# What's your Christmas weather forecast?



## ZEROPILOT (Dec 24, 2021)

Here it's clear with a high of 81
Not very Christmassy


----------



## jaizei (Dec 24, 2021)

74 today, 83 tomorrow


----------



## TeamZissou (Dec 24, 2021)

Came to St. Augustine for Xmas. Should be about 75 tomorrow.

Went down to the beach today and spotted a gopher tortoise burrow, and luckily a juvenile occupant was warming his backside. He eventually heard me and darted back inside. He was gone in a blink. Hoping to spot another on this trip.

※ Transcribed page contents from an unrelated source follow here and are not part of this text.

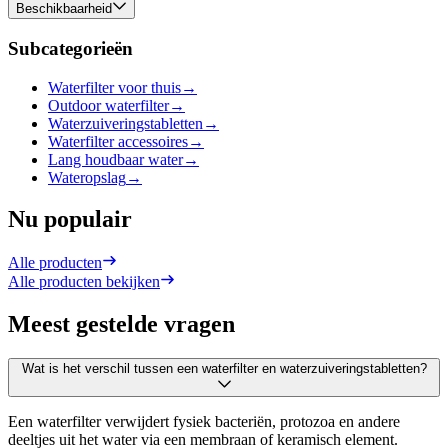
Beschikbaarheid
Subcategorieën
Waterfilter voor thuis
→
Outdoor waterfilter
→
Waterzuiveringstabletten
→
Waterfilter accessoires
→
Lang houdbaar water
→
Wateropslag
→
Nu populair
Alle producten
Alle producten bekijken
Meest gestelde vragen
Wat is het verschil tussen een waterfilter en waterzuiveringstabletten?
Een waterfilter verwijdert fysiek bacteriën, protozoa en andere
deeltjes uit het water via een membraan of keramisch element.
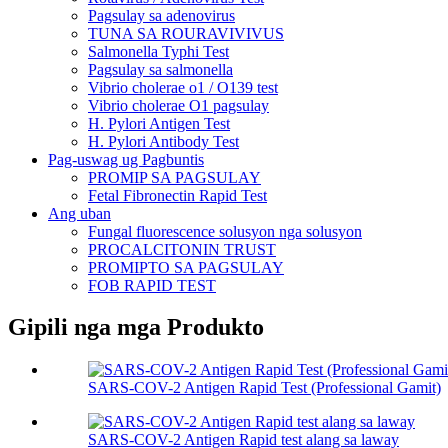
Pagsulay sa adenovirus
TUNA SA ROURAVIVIVUS
Salmonella Typhi Test
Pagsulay sa salmonella
Vibrio cholerae o1 / O139 test
Vibrio cholerae O1 pagsulay
H. Pylori Antigen Test
H. Pylori Antibody Test
Pag-uswag ug Pagbuntis
PROMIP SA PAGSULAY
Fetal Fibronectin Rapid Test
Ang uban
Fungal fluorescence solusyon nga solusyon
PROCALCITONIN TRUST
PROMIPTO SA PAGSULAY
FOB RAPID TEST
Gipili nga mga Produkto
SARS-COV-2 Antigen Rapid Test (Professional Gamit)
SARS-COV-2 Antigen Rapid test alang sa laway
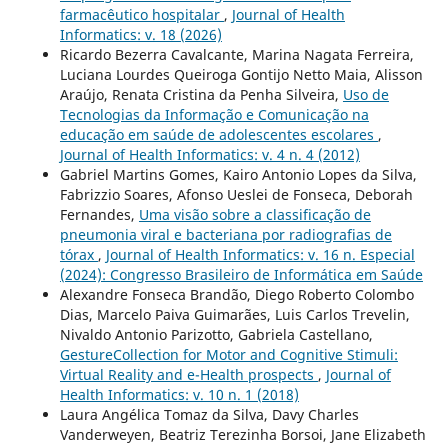
farmacêutico hospitalar
,
Journal of Health
Informatics: v. 18 (2026)
Ricardo Bezerra Cavalcante, Marina Nagata Ferreira,
Luciana Lourdes Queiroga Gontijo Netto Maia, Alisson
Araújo, Renata Cristina da Penha Silveira,
Uso de
Tecnologias da Informação e Comunicação na
educação em saúde de adolescentes escolares
,
Journal of Health Informatics: v. 4 n. 4 (2012)
Gabriel Martins Gomes, Kairo Antonio Lopes da Silva,
Fabrizzio Soares, Afonso Ueslei de Fonseca, Deborah
Fernandes,
Uma visão sobre a classificação de
pneumonia viral e bacteriana por radiografias de
tórax
,
Journal of Health Informatics: v. 16 n. Especial
(2024): Congresso Brasileiro de Informática em Saúde
Alexandre Fonseca Brandão, Diego Roberto Colombo
Dias, Marcelo Paiva Guimarães, Luis Carlos Trevelin,
Nivaldo Antonio Parizotto, Gabriela Castellano,
GestureCollection for Motor and Cognitive Stimuli:
Virtual Reality and e-Health prospects
,
Journal of
Health Informatics: v. 10 n. 1 (2018)
Laura Angélica Tomaz da Silva, Davy Charles
Vanderweyen, Beatriz Terezinha Borsoi, Jane Elizabeth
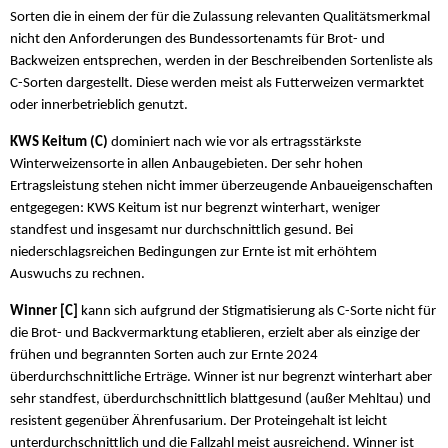
Sorten die in einem der für die Zulassung relevanten Qualitätsmerkmal
nicht den Anforderungen des Bundessortenamts für Brot- und
Backweizen entsprechen, werden in der Beschreibenden Sortenliste als
C-Sorten dargestellt. Diese werden meist als Futterweizen vermarktet
oder innerbetrieblich genutzt.
KWS Keitum (C)
dominiert nach wie vor als ertragsstärkste
Winterweizensorte in allen Anbaugebieten. Der sehr hohen
Ertragsleistung stehen nicht immer überzeugende Anbaueigenschaften
entgegegen: KWS Keitum ist nur begrenzt winterhart, weniger
standfest und insgesamt nur durchschnittlich gesund. Bei
niederschlagsreichen Bedingungen zur Ernte ist mit erhöhtem
Auswuchs zu rechnen.
Winner [C]
kann sich aufgrund der Stigmatisierung als C-Sorte nicht für
die Brot- und Backvermarktung etablieren, erzielt aber als einzige der
frühen und begrannten Sorten auch zur Ernte 2024
überdurchschnittliche Erträge. Winner ist nur begrenzt winterhart aber
sehr standfest, überdurchschnittlich blattgesund (außer Mehltau) und
resistent gegenüber Ährenfusarium. Der Proteingehalt ist leicht
unterdurchschnittlich und die Fallzahl meist ausreichend. Winner ist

The photo is a bit blurry since the camera focused on the grass:


Merry Christmas!


----------



## mark1 (Dec 24, 2021)

56 christmas day ...... the weather been great for my electric bill ........ some of these turtles are looking like they think winter might be over .....


----------



## Yvonne G (Dec 24, 2021)

52°F and rainy (Central Calif, Clovis)


----------



## ZEROPILOT (Dec 24, 2021)

TeamZissou said:


> Came to St. Augustine for Xmas. Should be about 75 tomorrow.
> 
> Went down to the beach today and spotted a gopher tortoise burrow, and luckily a juvenile occupant was warming his backside. He eventually heard me and darted back inside. He was gone in a blink. Hoping to spot another on this trip.
> 
> ...


You're in the right spot.
Sandy scrub areas.


----------



## jsheffield (Dec 24, 2021)

Jamie


----------



## Ink (Dec 24, 2021)

I think here it's going to be mid 60's. Nice.


----------



## Toddrickfl1 (Dec 24, 2021)

Suppose to hit 70 here and be the warmest Christmas we've had in a while.


----------



## Maggie3fan (Dec 24, 2021)

We have been in the low 30's with heavy rain all day...it's supposed to start snowing around midnight tonight and continue until next Wednesday. My house is full of animals and food...I'm ready....


----------



## ZEROPILOT (Dec 24, 2021)

maggie3fan said:


> We have been in the low 30's with heavy rain all day...it's supposed to start snowing around midnight tonight and continue until next Wednesday. My house is full of animals and food...I'm ready....


Too cool.


----------



## ZEROPILOT (Dec 24, 2021)

jsheffield said:


> View attachment 337997
> 
> 
> Jamie


I've never had a white Christmas.
Back in South Carolina it never seemed to snow until late in January. And even then it wasn't much


----------



## TaylorTortoise (Dec 25, 2021)

40s going up to 52 during the day


----------



## TaylorTortoise (Dec 25, 2021)

Merry Christmas everyone!!


----------



## Tom (Dec 25, 2021)

Its been dismal here for over a week now, and looks to continue. Daytime highs only reaching the 50s and overnight lows in the 30s. We've hit freezing a couple of times already. We usually have a few days like this once in a while over winter as our winter rain storms blow through, but this has been dragging on for far too long. Its making me miserable. Definitely NOT good tortoise weather.


----------



## ZEROPILOT (Dec 25, 2021)

Tom said:


> Its been dismal here for over a week now, and looks to continue. Daytime highs only reaching the 50s and overnight lows in the 30s. We've hit freezing a couple of times already. We usually have a few days like this once in a while over winter as our winter rain storms blow through, but this has been dragging on for far too long. Its making me miserable. Definitely NOT good tortoise weather.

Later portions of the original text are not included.